Thus was the exiled soldier influenced; while Isabella Gonzales was, as we have seen, still living on under the veil of her pride; unable, apparently, for one single moment to draw the curtain, and look with naked eye upon the real picture of her feelings, actions, and honest affections. She felt, plain enough, that she was miserable; indeed the flood of tears she daily shed betrayed this to her. But her proud Castilian blood was the phase through which alone she saw, or could see. It was impossible for her to banish Lorenzo Bezan from her mind; but yet she stoutly refused to admit, even to herself, that she regarded him with affection-he, a lowly soldier, a child of the camp, a myrmidon of fortune-he a fit object for the love of Isabella Gonzales, the belle of Havana, to whom princes had bowed? Preposterous!
Her brother, whose society she seemed to crave more than ever, said nothing; he did not even mention the name of the absent one, but he secretly moaned for him, until the pale color that had slightly tinged his check began to fade, and Don Gonzales trembled for the boy's life. It was his second bereavement. His mother's loss, scarcely yet outgrown, had tried his gentle heart to its utmost tension; this new bereavement to his sensitive mind, seemed really too much for him. A strange sympathy existed between Isabella and the boy, who, though Lorenzo Bezan's name was never mentioned, yet seemed to know what each other was thinking of.

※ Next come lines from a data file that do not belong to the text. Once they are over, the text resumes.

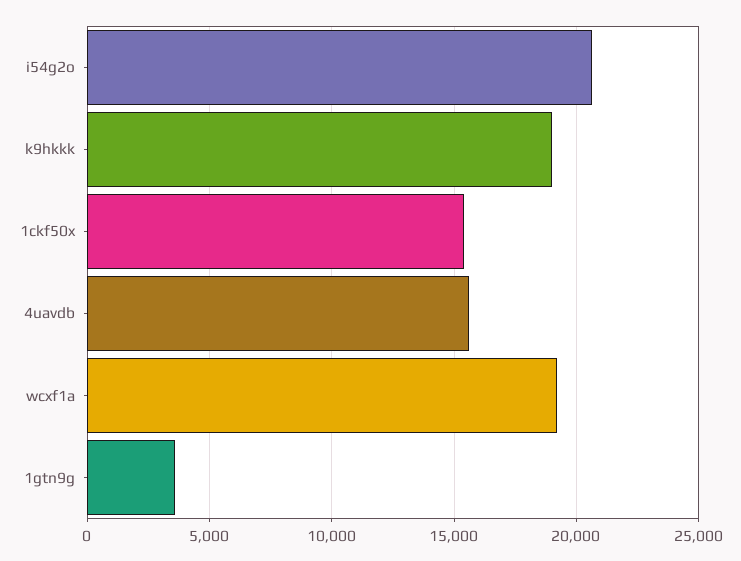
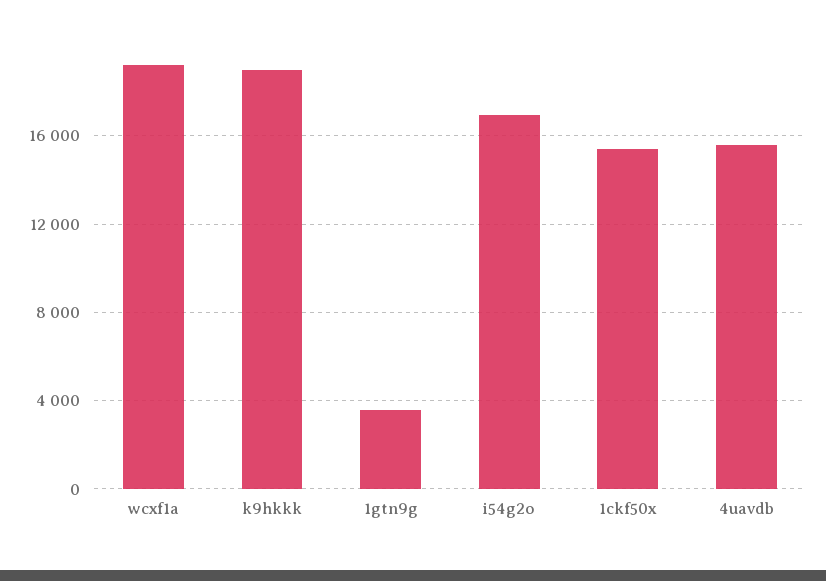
  {
-   "i54g2o": 20500,
+   "i54g2o": 17000,
    "k9hkkk": 19000,
    "1ckf50x": 15500,
    "4uavdb": 15500,
    "wcxf1a": 19000,
    "1gtn9g": 3500
  }

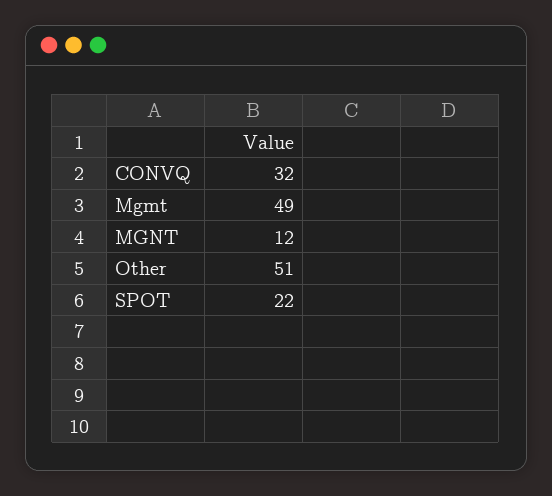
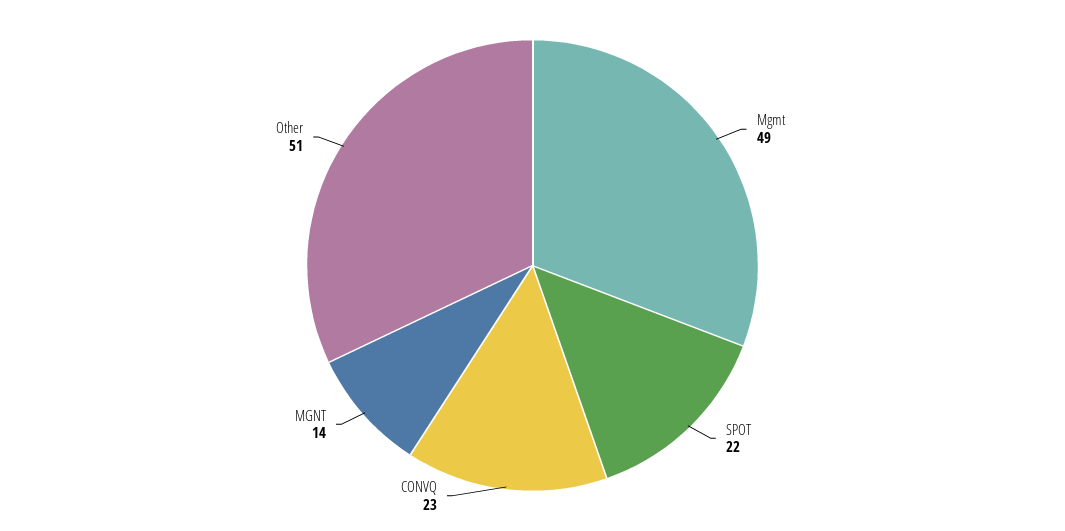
  {
-   "CONVQ": 32,
+   "CONVQ": 23,
    "Mgmt": 49,
-   "MGNT": 12,
+   "MGNT": 14,
    "Other": 51,
    "SPOT": 22
  }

But in the meantime, while these feelings were actuating Isabella and her brother at Havana, Lorenzo Bezan had reached Cadiz, and was on his way to the capital of Spain, Madrid.
CHAPTER XI.—THE PROMOTION.
WE have already given the reader a sufficient idea of Lorenzo Bezan, for him to understand that he was a person possessed of more than ordinary manliness and personal beauty. A distinguished and chivalric bearing was one of his main characteristics, and you could hardly have passed him in a crowd, without noting his fine manly physical appearance, and strikingly intelligent features. Fired with the new ambition which we have referred to in the closing of the last chapter, Lorenzo Bezan arrived in the capital of his native land, ready and eager to engage in any enterprise that called for bravery and daring, and which in return promised honor and preferment.
Tacon, governor-general of Cuba, had marked his qualities well, and therefore wrote by the same conveyance that took the young soldier to Spain, to the head of the war department, and told them of what stuff he was composed, and hinted at the possibility of at once placing him in the line of his rank, and of giving him, if possible, active service to perform. Tacon's opinion and wishes were highly respected at Madrid, and Lorenzo Bezan found himself at once placed in the very position he would have desired-the command of as fine a company, of the regular service as the army could boast, and his rank and position thoroughly restored.
There was just at that period a revolt of the southern and western provinces of Spain, which, owing to inactivity on the part of government, had actually ripened into a regularly organized rebellion against the throne. News at last reached the queen that regular bodies of troops had been raised and enlisted, under well known leaders, and that unless instant efforts were made to suppress the rising, the whole country would be shortly involved in civil war. In this emergency the troops, such its could be spared, were at once detached from the capital and sent to various points in the disaffected region to quell the outbreak. Among the rest was the company of Lorenzo Bezan and two others of the same regiment, and being the senior officer, young as he was, he was placed in command of the battalion, and the post to which he was to march at once, into the very heart of the disaffected district.
Having arrived in the neighborhood of the spot to which his orders had directed him, he threw his whole force, some less than three hundred men, into one of the old Moorish fortifications, still extant, and with the provisions and ammunition he had brought with him, entrenched himself, and prepared to scour and examine the surrounding country. His spies soon brought him intelligence of the defeat of two similar commands to his own, sent out at the same time to meet the insurgents; and, also, that their partial success had very naturally elated them in the highest degree. That they were regularly organized into regiments, with their stands of colors, and proper officers, and that one regiment had been sent to take the fort where he was, and would shortly be in the neighborhood.